Lasci che la tua testa scivoli in avanti, fino a posare la fronte contro la sua spalla.
Da quella posizione l’unica cosa che vedi è la mano destra che Remus ha estratto istintivamente dalla tasca quando ti ha visto avvicinarti e che adesso è rimasta immobile a penzolare vicino al suo fianco.
Come prima non pensi, non decidi; semplicemente fai scivolare una delle tue mani lungo il suo braccio e scendi ad intrecciare le dita alle sue.
Remus non ricambia la stretta ma nemmeno si scosta; rimane fermo, ti lascia libero di decidere da solo cosa fare.
- Perché a me?
Senti il suo lento respiro regolare spezzarsi un secondo, prima che parli.
- Non lo so.
Smetti di fissare la tua mano aggrappata alla sua e chiudi gli occhi.
- Oramai ho perso il conto di quanti anni sono che mi pongo la tua stessa domanda e ancora non sono riuscito a trovare una risposta, - continua.
- Credo non esista. Puoi solo accettarlo, senza farti domande inutili. Devi solo darti un po’ di tempo, vedrai che poi diventerà tutto più facile.
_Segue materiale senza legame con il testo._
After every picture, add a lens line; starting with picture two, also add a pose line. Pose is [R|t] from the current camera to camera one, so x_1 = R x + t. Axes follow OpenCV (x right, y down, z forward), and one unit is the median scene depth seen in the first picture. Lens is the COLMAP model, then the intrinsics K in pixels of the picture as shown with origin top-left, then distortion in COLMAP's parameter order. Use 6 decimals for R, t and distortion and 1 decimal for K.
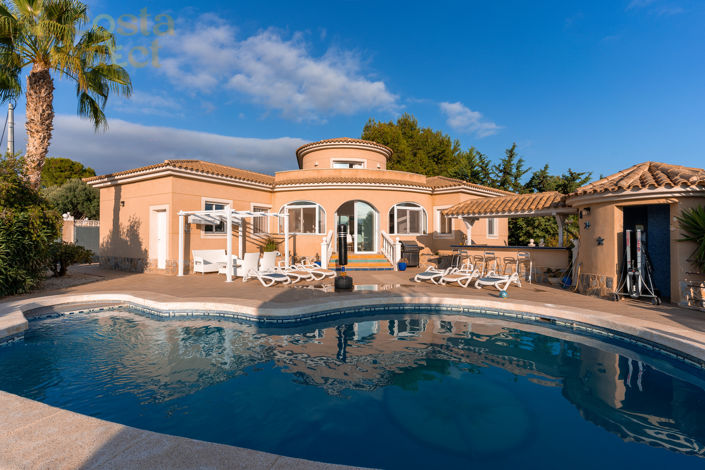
lens RADIAL K [[337.3, 0, 351.7], [0, 337.3, 233.6], [0, 0, 1]] dist [0.003458, 0.000465]
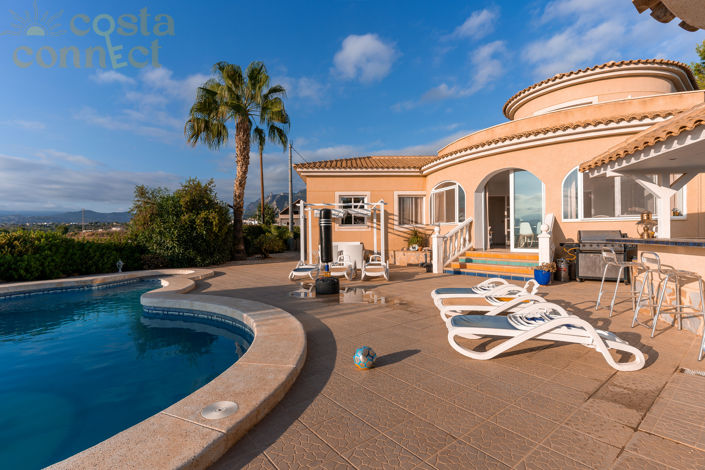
lens RADIAL K [[337.3, 0, 351.7], [0, 337.3, 233.6], [0, 0, 1]] dist [0.003458, 0.000465]
pose [[0.550418, -0.006926, -0.834860, 0.405357], [0.021020, 0.999764, 0.005565, 0.015428], [0.834624, -0.020611, 0.550434, 0.392616]]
Soffochi un colpo di tosse contro la stoffa della sua giacca.
- Sul serio?
Un sorriso amaro ti tende le labbra.
- Sul serio il tempo rende le cose più facili?
Lo senti inclinare la testa leggermente di lato ed anche se non ne sapresti dire il motivo, hai la certezza che un sorriso identico al tuo sia appena spuntato anche sul suo viso.
- Sicuro di volerlo sapere davvero?
Fai cenno di no con la testa, prima di tornare a guardare la tua mano aggrappata alla sua.